The 2026 Main Budget Document settles the debate with facts, not flawed opinions. It confirms that the Office of the Special Prosecutor carried out 10 investigations, completed 2 prosecutions, and issued 9 directives and guidelines within the year. These measurable outputs, officially recorded by the Ministry of Finance, show the OSP’s continued work across investigations, prosecutions, and anti-corruption regulation.
The 2026 budget allocates GH¢158,936,458 to the OSP, including GH¢78,026,107 for compensation, GH¢60,910,351 for goods and services, and GH¢20,000,000 for CAPEX. This proves that the OSP is an essential part of Ghana’s public safety and justice framework, fully recognised and funded by the State. Claims that the OSP is “useless,” “has done nothing,” “has no convictions,” or “must be scrapped” collapse under the weight of documented evidence. The institution continues to deliver its mandate, and its work is formally acknowledged in the national budget.

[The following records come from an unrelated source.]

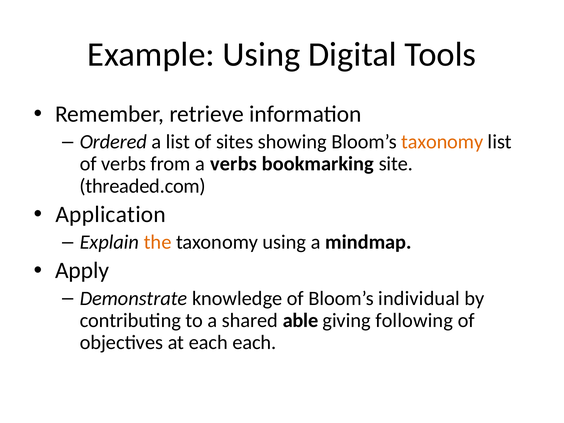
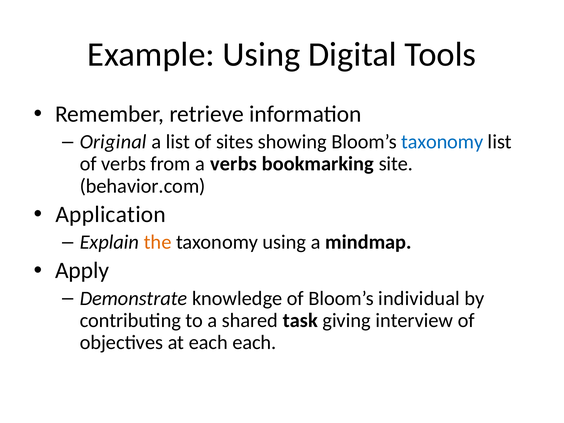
Ordered: Ordered -> Original
taxonomy at (442, 142) colour: orange -> blue
threaded.com: threaded.com -> behavior.com
able: able -> task
following: following -> interview
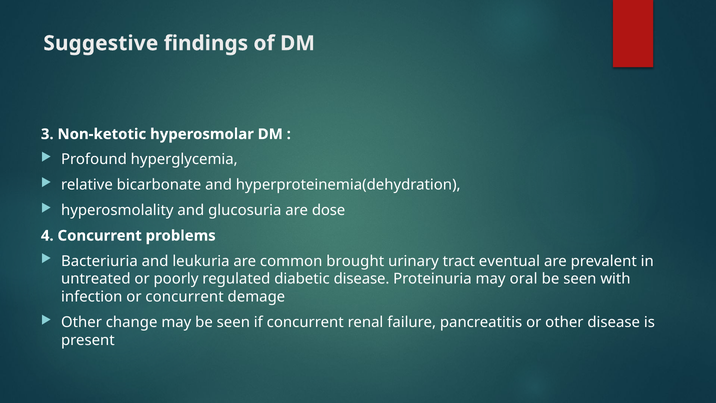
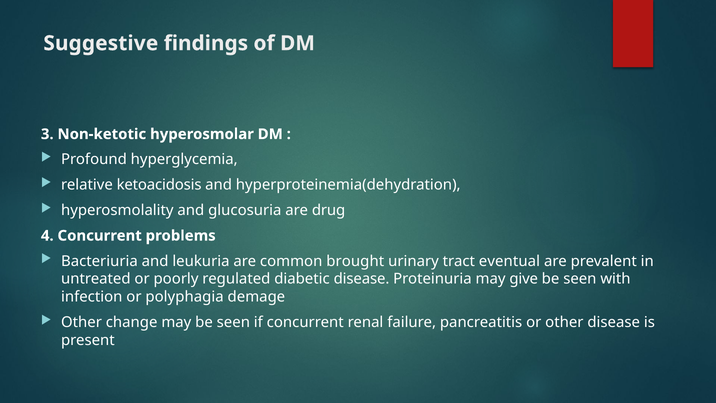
bicarbonate: bicarbonate -> ketoacidosis
dose: dose -> drug
oral: oral -> give
or concurrent: concurrent -> polyphagia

It is always amusing how the loudest critics and disinformation campaigners have never read a single page of the Budget, visited the OSP website, checked their half-yearly reports, or reviewed published directives. The facts are clear: investigations, prosecutions, directives, and a full-year allocation to strengthen their work. For some, the issue is not performance but the fear of accountability and a full-throated support for corruption.
Every year, the OSP works. Every year, the Budget captures the outputs. And every year, the same armchair “experts” rise to shout: “scrap it.”
Dear keyboard warriors and keyboard prosecutors, if facts were data bundles, half of you would have been offline long ago.